## SOURCE TEXT:
>>>>>
By Calvin Palmer
If the Obama Administration’s economic rescue plans were designed to restore confidence, they clearly fell on deaf ears today as far as investors were concerned.
The announcement of $2 trillion of public and private funds to be spent on bringing stability to the U.S. financial system by Treasury Secretary Timothy Geithner and the passage through the Senate of the $838 billion economic stimulus bill, by 61-37 votes, did little to assuage investors’ fears.
Stock prices tumbled. The Dow Jones industrial average dropped 381.99 points points, or 4.6 percent, to close at 7,888.88. It fell as much as 420 points in the last half-hour of trading.
The broader Standard & Poor’s 500-stock index fell 4.9 percent or 42.73 points, to 827.16, its worst day since the broad sell-off on Inauguration Day.
Geithner backed away from the widely-anticipated creation of a bad bank in which the Government would buy toxic assets from banks to boost their balance sheets.
Instead, he said that the Government would partner with the private sector to create an investment fund that would buy the assets. The Government would initially spend $500 billion on this project but could expand the fund up to a value of $1 trillion but further details were sketchy.
Introducing a private-sector element to the buyout plan will eliminate the danger of the Government mis-pricing the assets, the Treasury Secretary said.
Financial analysts were left far from impressed and longed for a greater degree of clarity.
“We’re not impressed, and I don’t think the market’s impressed either,” said Ryan Larson, head equity trader at Voyageur Asset Management. “It’s clear the administration is still trying to work on something concrete. I think the market sensed that, too.”
Quincy Crosby, chief investment strategist at The Hartford, one of America’s biggest investment companies, said that the White House’s financial rescue plan had disappointed the financial markets with its lack of detail.
<<<<<
## SOURCE MATERIAL:
>>>>>
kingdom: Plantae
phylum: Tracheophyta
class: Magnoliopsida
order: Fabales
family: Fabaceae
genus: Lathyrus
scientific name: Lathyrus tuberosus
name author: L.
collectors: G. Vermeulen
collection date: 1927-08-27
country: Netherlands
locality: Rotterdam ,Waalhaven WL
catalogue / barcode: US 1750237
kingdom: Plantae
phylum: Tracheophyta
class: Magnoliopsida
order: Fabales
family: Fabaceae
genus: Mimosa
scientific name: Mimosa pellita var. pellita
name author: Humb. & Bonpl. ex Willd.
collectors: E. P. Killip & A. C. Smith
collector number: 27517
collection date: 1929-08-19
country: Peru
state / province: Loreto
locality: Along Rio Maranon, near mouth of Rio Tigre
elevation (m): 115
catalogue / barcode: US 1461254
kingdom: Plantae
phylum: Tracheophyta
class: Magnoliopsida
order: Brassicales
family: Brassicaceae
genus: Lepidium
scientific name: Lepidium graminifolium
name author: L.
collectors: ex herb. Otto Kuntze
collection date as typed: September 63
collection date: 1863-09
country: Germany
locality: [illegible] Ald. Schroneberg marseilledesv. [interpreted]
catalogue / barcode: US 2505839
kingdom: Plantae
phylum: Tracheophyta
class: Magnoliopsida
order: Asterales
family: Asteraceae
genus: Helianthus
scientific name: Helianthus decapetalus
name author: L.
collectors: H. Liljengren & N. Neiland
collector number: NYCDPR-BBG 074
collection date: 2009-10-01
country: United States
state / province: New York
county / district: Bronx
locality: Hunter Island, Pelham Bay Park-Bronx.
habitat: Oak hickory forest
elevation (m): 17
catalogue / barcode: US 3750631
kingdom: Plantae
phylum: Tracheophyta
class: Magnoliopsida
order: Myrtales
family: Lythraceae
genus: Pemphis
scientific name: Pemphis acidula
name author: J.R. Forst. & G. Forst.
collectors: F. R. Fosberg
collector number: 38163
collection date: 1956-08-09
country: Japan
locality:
<<<<<
## WHAT TO DO:
1. From the article on investors' reaction to the rescue plans, return verbatim the part that opens with the words containing "Stock prices tumbled." and closes with "details were sketchy.".
2. In the article on investors' reaction to the rescue plans, what reason did the Treasury Secretary give for bringing a private-sector element into the plan to buy toxic assets? Answer in one to three sentences.
3. Write the next part of the article on investors' reaction to the rescue plans, picking up right after its final sentence.

## ANSWERS TO THE EXERCISE:
1.
Stock prices tumbled. The Dow Jones industrial average dropped 381.99 points points, or 4.6 percent, to close at 7,888.88. It fell as much as 420 points in the last half-hour of trading.
The broader Standard & Poor’s 500-stock index fell 4.9 percent or 42.73 points, to 827.16, its worst day since the broad sell-off on Inauguration Day.
Geithner backed away from the widely-anticipated creation of a bad bank in which the Government would buy toxic assets from banks to boost their balance sheets.
Instead, he said that the Government would partner with the private sector to create an investment fund that would buy the assets. The Government would initially spend $500 billion on this project but could expand the fund up to a value of $1 trillion but further details were sketchy.

2. He said that a private-sector element in the buyout plan would eliminate the danger of the Government mis-pricing the assets.

3.
“Markets need clarity and this was precisely the opposite,” Ms Crosby said. “The market had been hoping for more than just a general framework.”
She said that dropping the concept of a bad bank introduced further uncertainty because the Treasury had not spelt out what role it would play in investing in toxic assets, nor how the assets would be valued.
Geithner’s speech was also light on detail about other aspects of the revised plans for the heavily criticized Troubled Assets Relief Program (Tarp) introduced by the Bush Administration.
In Europe, shares fell as $6.9 billion loss by the Swiss banking giant UBS and uncertainty about the latest American bank bailout plan kept investors on the sidelines.
The FTSE 100 closed down by 2.2 percent in London. The DAX in Frankfurt, Germany, closed down 3.5 percent.
“What we are seeing is that the market has settled into a volatile trading range at low levels,” said Christoph Riniker, an equity analyst at Julius Baer in Zurich. “There’s not enough optimism on the outlook for it to push significantly higher in the short term.”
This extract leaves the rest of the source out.